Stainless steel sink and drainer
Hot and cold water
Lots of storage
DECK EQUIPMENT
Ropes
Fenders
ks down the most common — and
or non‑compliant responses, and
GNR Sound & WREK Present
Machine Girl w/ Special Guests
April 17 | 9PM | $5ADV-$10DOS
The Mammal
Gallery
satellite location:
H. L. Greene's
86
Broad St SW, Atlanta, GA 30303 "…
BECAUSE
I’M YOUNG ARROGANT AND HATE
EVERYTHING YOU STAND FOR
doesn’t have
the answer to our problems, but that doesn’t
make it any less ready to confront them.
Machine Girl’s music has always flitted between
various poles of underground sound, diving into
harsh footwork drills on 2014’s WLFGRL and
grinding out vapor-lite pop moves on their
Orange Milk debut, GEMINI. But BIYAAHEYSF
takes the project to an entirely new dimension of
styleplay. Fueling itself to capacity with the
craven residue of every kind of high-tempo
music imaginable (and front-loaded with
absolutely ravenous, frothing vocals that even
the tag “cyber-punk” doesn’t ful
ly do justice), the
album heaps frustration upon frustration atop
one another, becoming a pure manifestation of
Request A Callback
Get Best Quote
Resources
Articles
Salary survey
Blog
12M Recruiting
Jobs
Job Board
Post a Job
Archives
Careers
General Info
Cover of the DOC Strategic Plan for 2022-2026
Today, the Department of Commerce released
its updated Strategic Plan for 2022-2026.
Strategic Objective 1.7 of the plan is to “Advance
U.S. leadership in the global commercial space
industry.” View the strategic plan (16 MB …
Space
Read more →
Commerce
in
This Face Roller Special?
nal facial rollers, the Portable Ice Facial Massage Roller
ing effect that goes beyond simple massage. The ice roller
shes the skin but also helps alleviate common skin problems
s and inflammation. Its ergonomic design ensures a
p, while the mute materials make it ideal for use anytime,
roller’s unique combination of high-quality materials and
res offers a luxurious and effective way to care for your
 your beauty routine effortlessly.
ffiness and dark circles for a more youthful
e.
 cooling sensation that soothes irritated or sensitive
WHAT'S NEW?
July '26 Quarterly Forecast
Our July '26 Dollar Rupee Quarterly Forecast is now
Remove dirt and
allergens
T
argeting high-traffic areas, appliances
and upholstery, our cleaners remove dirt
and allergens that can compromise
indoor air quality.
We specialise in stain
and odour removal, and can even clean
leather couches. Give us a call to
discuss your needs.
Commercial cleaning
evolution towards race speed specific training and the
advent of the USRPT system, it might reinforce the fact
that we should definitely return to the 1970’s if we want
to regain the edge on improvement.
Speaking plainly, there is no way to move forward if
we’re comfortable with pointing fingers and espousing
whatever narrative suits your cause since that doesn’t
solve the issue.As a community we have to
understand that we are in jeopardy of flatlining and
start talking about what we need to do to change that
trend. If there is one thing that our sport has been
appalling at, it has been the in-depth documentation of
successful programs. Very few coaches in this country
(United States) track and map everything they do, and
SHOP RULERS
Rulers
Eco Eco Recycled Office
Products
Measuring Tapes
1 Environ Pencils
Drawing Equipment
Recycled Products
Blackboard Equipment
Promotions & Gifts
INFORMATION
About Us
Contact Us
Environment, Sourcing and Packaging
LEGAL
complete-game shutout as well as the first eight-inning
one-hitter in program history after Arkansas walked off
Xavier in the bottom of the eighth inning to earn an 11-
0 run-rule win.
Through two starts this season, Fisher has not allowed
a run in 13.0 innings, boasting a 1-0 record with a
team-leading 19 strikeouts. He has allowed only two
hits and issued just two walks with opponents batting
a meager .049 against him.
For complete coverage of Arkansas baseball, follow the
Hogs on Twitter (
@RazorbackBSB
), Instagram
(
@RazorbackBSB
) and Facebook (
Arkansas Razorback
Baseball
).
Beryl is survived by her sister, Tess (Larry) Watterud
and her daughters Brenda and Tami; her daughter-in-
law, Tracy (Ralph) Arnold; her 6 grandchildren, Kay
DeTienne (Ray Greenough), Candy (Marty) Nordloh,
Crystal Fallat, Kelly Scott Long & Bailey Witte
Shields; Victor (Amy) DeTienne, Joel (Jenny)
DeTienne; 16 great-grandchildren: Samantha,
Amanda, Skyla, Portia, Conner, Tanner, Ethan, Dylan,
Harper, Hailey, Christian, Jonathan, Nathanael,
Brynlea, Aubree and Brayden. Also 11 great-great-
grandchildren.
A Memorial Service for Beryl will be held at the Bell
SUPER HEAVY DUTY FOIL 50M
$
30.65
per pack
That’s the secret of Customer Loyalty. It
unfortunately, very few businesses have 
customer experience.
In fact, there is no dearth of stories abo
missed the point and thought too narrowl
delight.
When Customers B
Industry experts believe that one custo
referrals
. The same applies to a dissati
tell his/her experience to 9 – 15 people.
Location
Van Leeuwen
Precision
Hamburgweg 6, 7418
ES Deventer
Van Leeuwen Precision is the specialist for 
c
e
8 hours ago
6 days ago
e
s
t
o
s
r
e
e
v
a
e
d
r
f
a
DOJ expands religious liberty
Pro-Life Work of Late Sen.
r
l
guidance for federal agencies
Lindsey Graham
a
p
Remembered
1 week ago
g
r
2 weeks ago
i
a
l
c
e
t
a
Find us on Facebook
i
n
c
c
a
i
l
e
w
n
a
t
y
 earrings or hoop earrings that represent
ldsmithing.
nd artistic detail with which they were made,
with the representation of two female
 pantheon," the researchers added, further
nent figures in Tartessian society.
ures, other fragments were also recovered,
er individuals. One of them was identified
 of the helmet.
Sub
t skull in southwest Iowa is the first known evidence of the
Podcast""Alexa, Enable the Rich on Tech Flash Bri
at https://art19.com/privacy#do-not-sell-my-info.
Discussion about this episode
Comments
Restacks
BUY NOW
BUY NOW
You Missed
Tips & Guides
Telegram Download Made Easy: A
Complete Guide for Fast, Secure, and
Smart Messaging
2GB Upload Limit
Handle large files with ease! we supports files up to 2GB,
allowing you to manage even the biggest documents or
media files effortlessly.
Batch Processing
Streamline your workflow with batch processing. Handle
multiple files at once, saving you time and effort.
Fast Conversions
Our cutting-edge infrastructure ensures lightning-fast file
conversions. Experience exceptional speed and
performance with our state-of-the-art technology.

● HOW TO COMPLETE THIS TASK
Write out every entry word for word.

● RESULT OF THE EXERCISE
Stainless steel sink and drainer
Hot and cold water
Lots of storage
DECK EQUIPMENT
Ropes
Fenders
ks down the most common — and
or non‑compliant responses, and
GNR Sound & WREK Present
Machine Girl w/ Special Guests
April 17 | 9PM | $5ADV-$10DOS
The Mammal
Gallery
satellite location:
H. L. Greene's
86
Broad St SW, Atlanta, GA 30303 "…
BECAUSE
I’M YOUNG ARROGANT AND HATE
EVERYTHING YOU STAND FOR
doesn’t have
the answer to our problems, but that doesn’t
make it any less ready to confront them.
Machine Girl’s music has always flitted between
various poles of underground sound, diving into
harsh footwork drills on 2014’s WLFGRL and
grinding out vapor-lite pop moves on their
Orange Milk debut, GEMINI. But BIYAAHEYSF
takes the project to an entirely new dimension of
styleplay. Fueling itself to capacity with the
craven residue of every kind of high-tempo
music imaginable (and front-loaded with
absolutely ravenous, frothing vocals that even
the tag “cyber-punk” doesn’t ful
ly do justice), the
album heaps frustration upon frustration atop
one another, becoming a pure manifestation of
Request A Callback
Get Best Quote
Resources
Articles
Salary survey
Blog
12M Recruiting
Jobs
Job Board
Post a Job
Archives
Careers
General Info
Cover of the DOC Strategic Plan for 2022-2026
Today, the Department of Commerce released
its updated Strategic Plan for 2022-2026.
Strategic Objective 1.7 of the plan is to “Advance
U.S. leadership in the global commercial space
industry.” View the strategic plan (16 MB …
Space
Read more →
Commerce
in
This Face Roller Special?
nal facial rollers, the Portable Ice Facial Massage Roller
ing effect that goes beyond simple massage. The ice roller
shes the skin but also helps alleviate common skin problems
s and inflammation. Its ergonomic design ensures a
p, while the mute materials make it ideal for use anytime,
roller’s unique combination of high-quality materials and
res offers a luxurious and effective way to care for your
 your beauty routine effortlessly.
ffiness and dark circles for a more youthful
e.
 cooling sensation that soothes irritated or sensitive
WHAT'S NEW?
July '26 Quarterly Forecast
Our July '26 Dollar Rupee Quarterly Forecast is now
Remove dirt and
allergens
T
argeting high-traffic areas, appliances
and upholstery, our cleaners remove dirt
and allergens that can compromise
indoor air quality.
We specialise in stain
and odour removal, and can even clean
leather couches. Give us a call to
discuss your needs.
Commercial cleaning
evolution towards race speed specific training and the
advent of the USRPT system, it might reinforce the fact
that we should definitely return to the 1970’s if we want
to regain the edge on improvement.
Speaking plainly, there is no way to move forward if
we’re comfortable with pointing fingers and espousing
whatever narrative suits your cause since that doesn’t
solve the issue.As a community we have to
understand that we are in jeopardy of flatlining and
start talking about what we need to do to change that
trend. If there is one thing that our sport has been
appalling at, it has been the in-depth documentation of
successful programs. Very few coaches in this country
(United States) track and map everything they do, and
SHOP RULERS
Rulers
Eco Eco Recycled Office
Products
Measuring Tapes
1 Environ Pencils
Drawing Equipment
Recycled Products
Blackboard Equipment
Promotions & Gifts
INFORMATION
About Us
Contact Us
Environment, Sourcing and Packaging
LEGAL
complete-game shutout as well as the first eight-inning
one-hitter in program history after Arkansas walked off
Xavier in the bottom of the eighth inning to earn an 11-
0 run-rule win.
Through two starts this season, Fisher has not allowed
a run in 13.0 innings, boasting a 1-0 record with a
team-leading 19 strikeouts. He has allowed only two
hits and issued just two walks with opponents batting
a meager .049 against him.
For complete coverage of Arkansas baseball, follow the
Hogs on Twitter (
@RazorbackBSB
), Instagram
(
@RazorbackBSB
) and Facebook (
Arkansas Razorback
Baseball
).
Beryl is survived by her sister, Tess (Larry) Watterud
and her daughters Brenda and Tami; her daughter-in-
law, Tracy (Ralph) Arnold; her 6 grandchildren, Kay
DeTienne (Ray Greenough), Candy (Marty) Nordloh,
Crystal Fallat, Kelly Scott Long & Bailey Witte
Shields; Victor (Amy) DeTienne, Joel (Jenny)
DeTienne; 16 great-grandchildren: Samantha,
Amanda, Skyla, Portia, Conner, Tanner, Ethan, Dylan,
Harper, Hailey, Christian, Jonathan, Nathanael,
Brynlea, Aubree and Brayden. Also 11 great-great-
grandchildren.
A Memorial Service for Beryl will be held at the Bell
SUPER HEAVY DUTY FOIL 50M
$
30.65
per pack
That’s the secret of Customer Loyalty. It
unfortunately, very few businesses have 
customer experience.
In fact, there is no dearth of stories abo
missed the point and thought too narrowl
delight.
When Customers B
Industry experts believe that one custo
referrals
. The same applies to a dissati
tell his/her experience to 9 – 15 people.
Location
Van Leeuwen
Precision
Hamburgweg 6, 7418
ES Deventer
Van Leeuwen Precision is the specialist for 
c
e
8 hours ago
6 days ago
e
s
t
o
s
r
e
e
v
a
e
d
r
f
a
DOJ expands religious liberty
Pro-Life Work of Late Sen.
r
l
guidance for federal agencies
Lindsey Graham
a
p
Remembered
1 week ago
g
r
2 weeks ago
i
a
l
c
e
t
a
Find us on Facebook
i
n
c
c
a
i
l
e
w
n
a
t
y
 earrings or hoop earrings that represent
ldsmithing.
nd artistic detail with which they were made,
with the representation of two female
 pantheon," the researchers added, further
nent figures in Tartessian society.
ures, other fragments were also recovered,
er individuals. One of them was identified
 of the helmet.
Sub
t skull in southwest Iowa is the first known evidence of the
Podcast""Alexa, Enable the Rich on Tech Flash Bri
at https://art19.com/privacy#do-not-sell-my-info.
Discussion about this episode
Comments
Restacks
BUY NOW
BUY NOW
You Missed
Tips & Guides
Telegram Download Made Easy: A
Complete Guide for Fast, Secure, and
Smart Messaging
2GB Upload Limit
Handle large files with ease! we supports files up to 2GB,
allowing you to manage even the biggest documents or
media files effortlessly.
Batch Processing
Streamline your workflow with batch processing. Handle
multiple files at once, saving you time and effort.
Fast Conversions
Our cutting-edge infrastructure ensures lightning-fast file
conversions. Experience exceptional speed and
performance with our state-of-the-art technology.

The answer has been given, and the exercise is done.